Arkadin volvió a torcerle el cuello, esta vez con más fuerza, y la energía que le quedaba a Oserov se fue al arroyo al tiempo que lanzaba un grito terrible, un grito ahogado. Intentó decir algo que parecía de vital importancia para él, pero lo único que salió de su boca fue la lengua y un poco de sangre.
El otro no lo soltó inmediatamente. Siguió golpeándole la cabeza como si el cuello de su presa no hubiera sufrido ya múltiples fracturas.
—Arkadin —avisó Soraya con suavidad—. Está muerto.
El hombre la miró con una chispa de locura en los ojos. Ella le había puesto las manos en los brazos, tratando de que dejara en paz a Oserov, pero él no sentía nada. Era como si sus terminaciones nerviosas se hubieran anestesiado en el último momento de la pelea, como si su voluntad de destruir a Oserov no tuviera fin, no le permitiera soltarlo. Pensaba: «Si lo sigo sujetando, podré matarlo una y otra vez».
Por fin, gradualmente, el huracán de emoción comenzó a remitir. Sintió las manos de Soraya sobre él. Luego oyó su voz, que repetía:
—Está muerto.
Retiró el brazo. El cadáver cayó al suelo formando un bulto grotesco.
Miró el rostro destrozado de Oserov y no sintió ni triunfo ni satisfacción. No sintió nada en absoluto. Vacío. No había nada dentro de él, sólo un pozo de oscuridad y profundidad crecientes.
Mientras tecleaba una clave en su teléfono móvil, anduvo hacia la parte trasera del coche. Abrió el maletero y sacó del estuche el ordenador portátil.
Soraya miró a su alrededor y vio a un nutrido grupo de bereberes con su vestimenta habitual. Habían estado observándolos en las sombras. En cuanto Oserov se desplomó en el suelo, empezaron a acercarse al coche.
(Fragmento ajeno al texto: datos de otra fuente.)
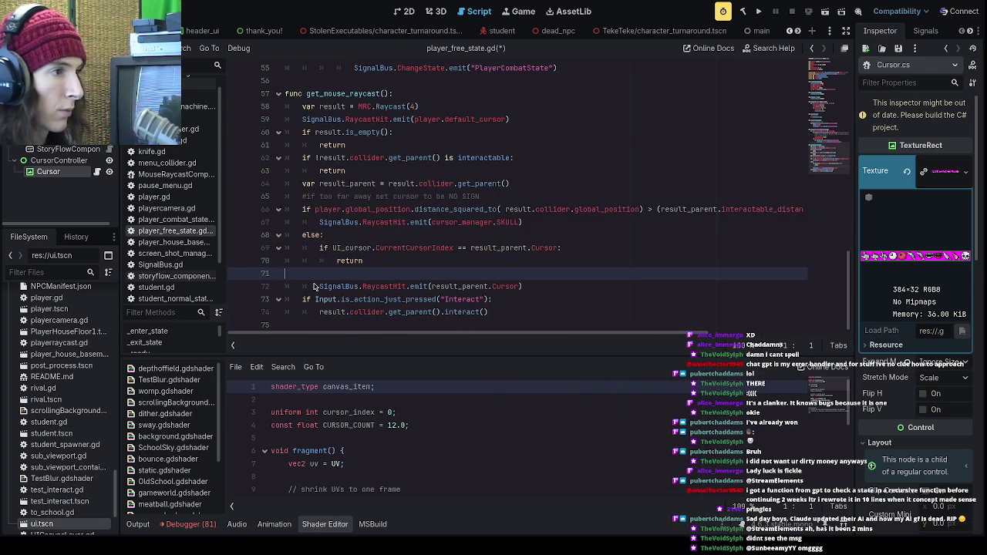
# - Copy the if/return early-return check and paste it above the SKULL emit line
pyautogui.click(522, 269)
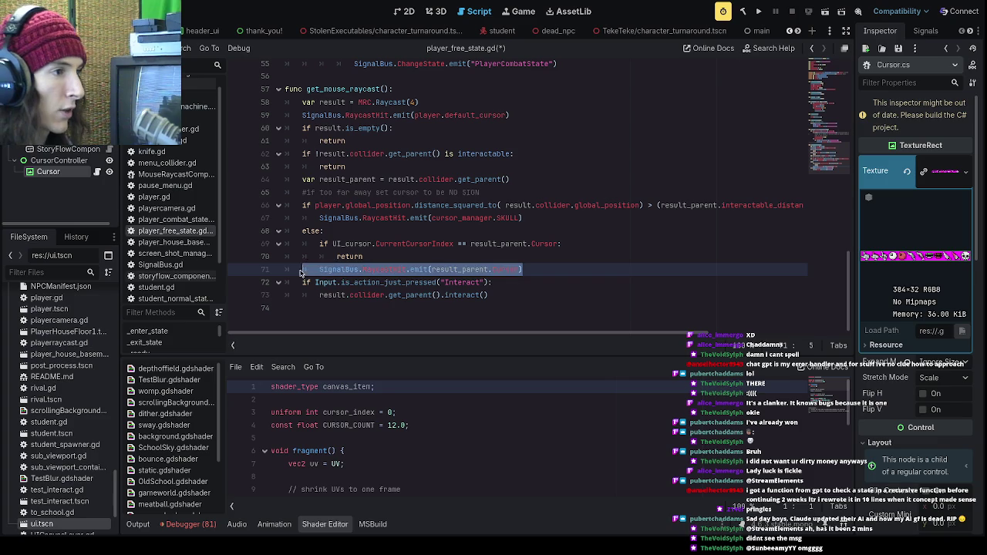
pyautogui.moveTo(522, 269); pyautogui.dragTo(320, 269)
pyautogui.click(381, 269)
—Son de Severus Domna —anunció—. Vienen por nosotros.
En aquel momento, un coche frenó junto a ellos con un chirrido de neumáticos. Arkadin abrió la portezuela trasera.
—Sube —ordenó, y Soraya obedeció sin rechistar.
Arkadin se sentó a su lado y el coche partió. Había tres hombres dentro, todos armados hasta los dientes. Él les habló en ruso y Soraya recordó la conversación que habían sostenido en Puerto Peñasco.
«¿Qué quieres de mí ahora?», le había preguntado a Arkadin.
Y él había respondido:
«Lo mismo que tú de mí. Destrucción.»
Entonces oyó la expresión «tierra quemada» y supo que Arkadin había llegado a Tineghir preparado para la guerra.